### WORK ORDER
An exact repeat is needed of the lines from the one with "Excess Anon Users, owner: Francesco" through the last line of the data below. Please omit the pictures.

### EXTRACTED MATERIAL
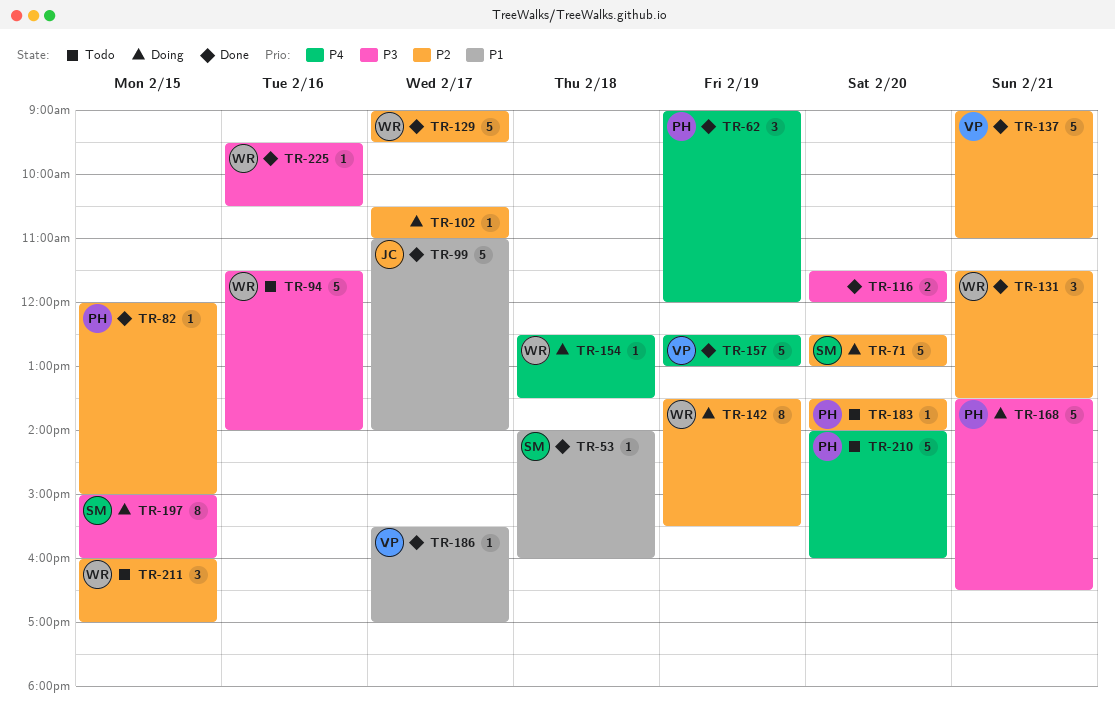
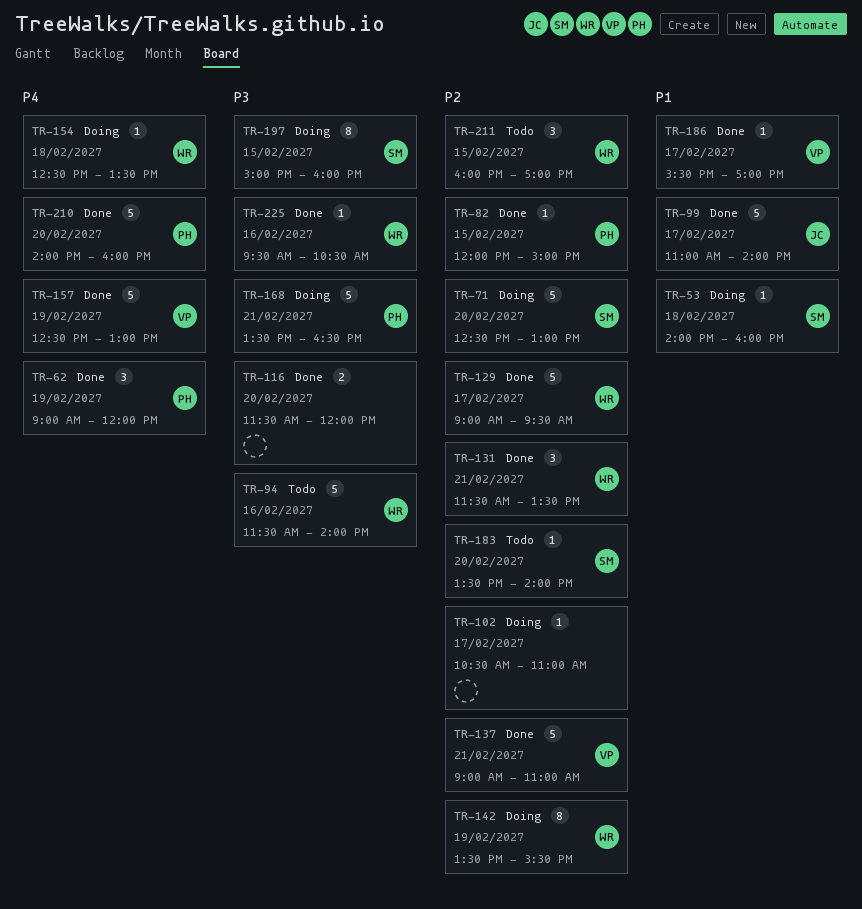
TR-53, status: Done -> Doing
TR-183, owner: PH -> SM
TR-210, status: Todo -> Done

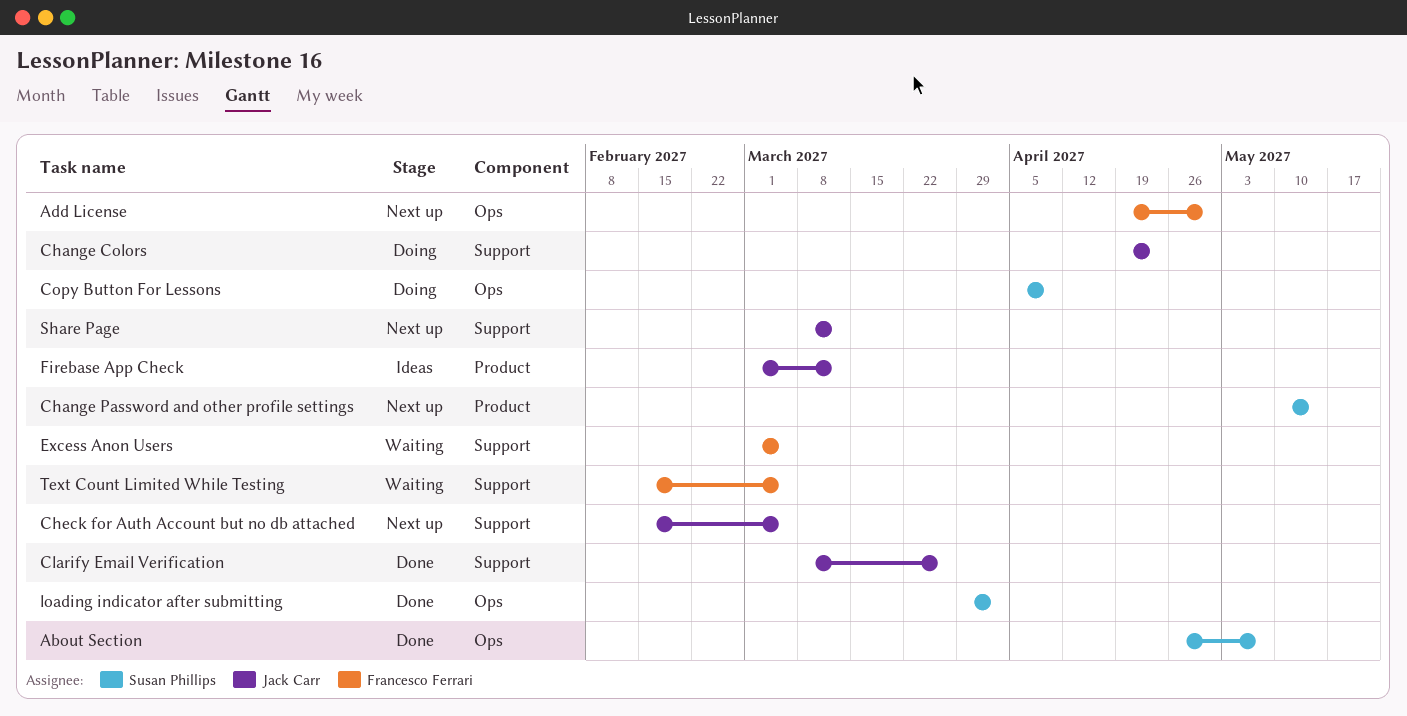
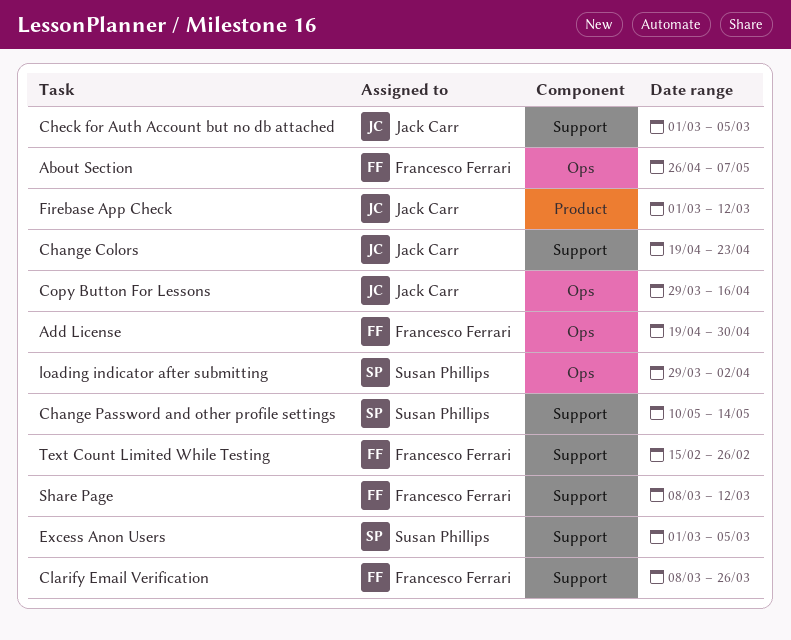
About Section, owner: Susan Phillips -> Francesco Ferrari
Change Password and other profile settings, label: Product -> Support
Check for Auth Account but no db attached, start: Feb 15 -> Mar 1
Clarify Email Verification, owner: Jack Carr -> Francesco Ferrari
Copy Button For Lessons, owner: Susan Phillips -> Jack Carr
Copy Button For Lessons, start: Apr 5 -> Mar 29
Copy Button For Lessons, due: Apr 9 -> Apr 16
Excess Anon Users, owner: Francesco Ferrari -> Susan Phillips
Share Page, owner: Jack Carr -> Francesco Ferrari
Text Count Limited While Testing, due: Mar 5 -> Feb 26

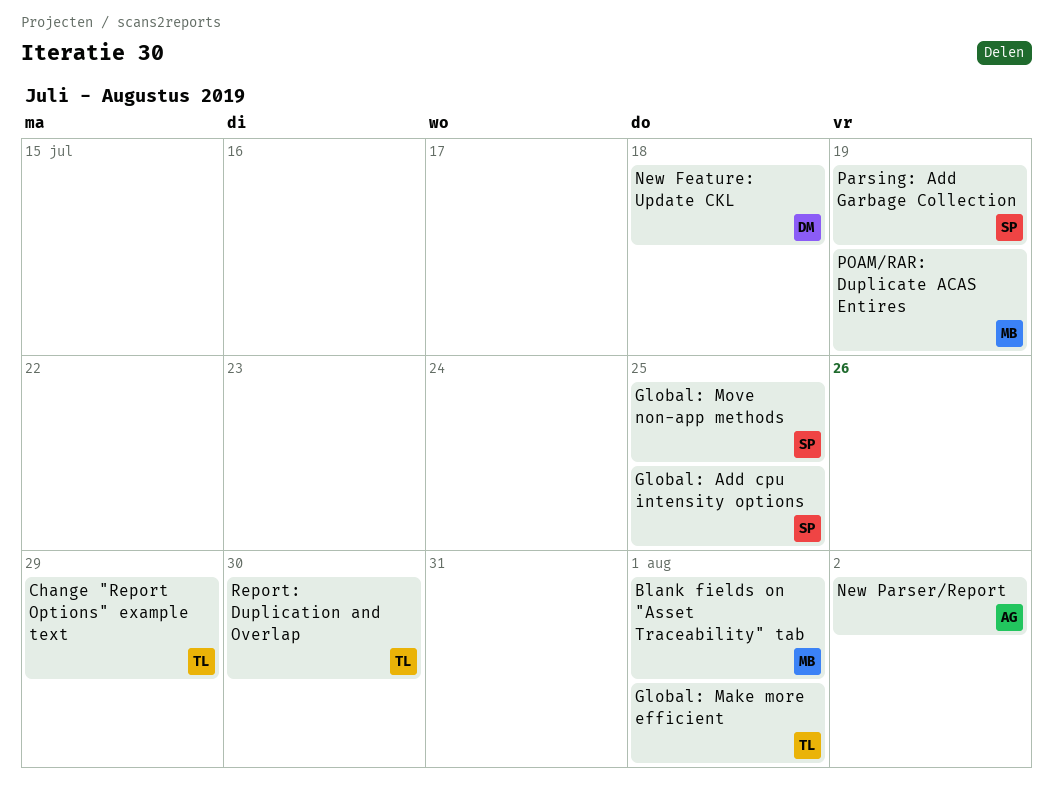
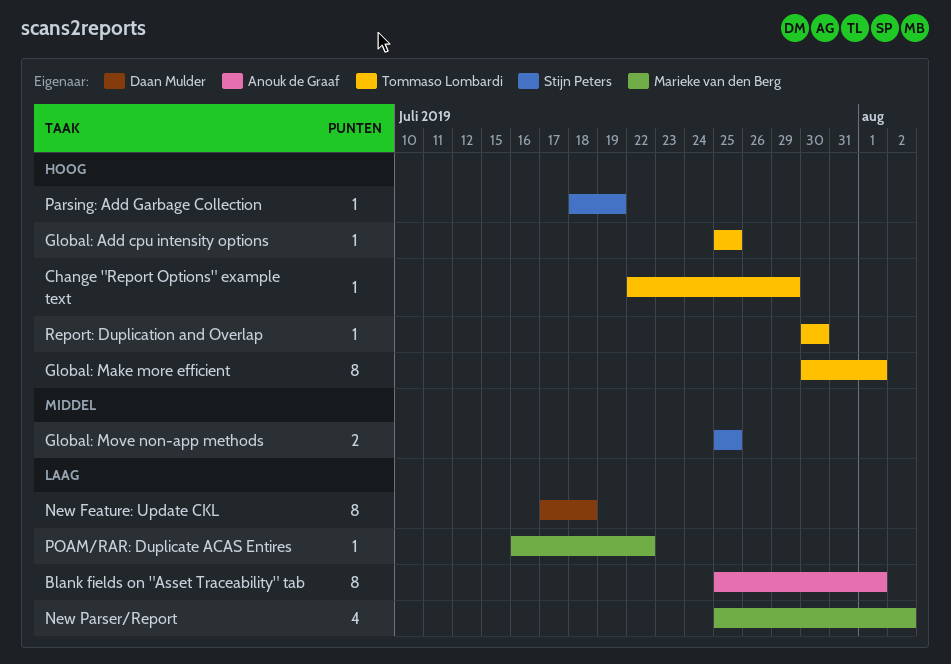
Blank fields on "Asset Traceability" tab, owner: Marieke van den Berg -> Anouk de Graaf
Global: Add cpu intensity options, owner: Stijn Peters -> Tommaso Lombardi
New Parser/Report, owner: Anouk de Graaf -> Marieke van den Berg
POAM/RAR: Duplicate ACAS Entires, due: Jul 19 -> Jul 22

### TASK SOLUTION
Excess Anon Users, owner: Francesco Ferrari -> Susan Phillips
Share Page, owner: Jack Carr -> Francesco Ferrari
Text Count Limited While Testing, due: Mar 5 -> Feb 26

Blank fields on "Asset Traceability" tab, owner: Marieke van den Berg -> Anouk de Graaf
Global: Add cpu intensity options, owner: Stijn Peters -> Tommaso Lombardi
New Parser/Report, owner: Anouk de Graaf -> Marieke van den Berg
POAM/RAR: Duplicate ACAS Entires, due: Jul 19 -> Jul 22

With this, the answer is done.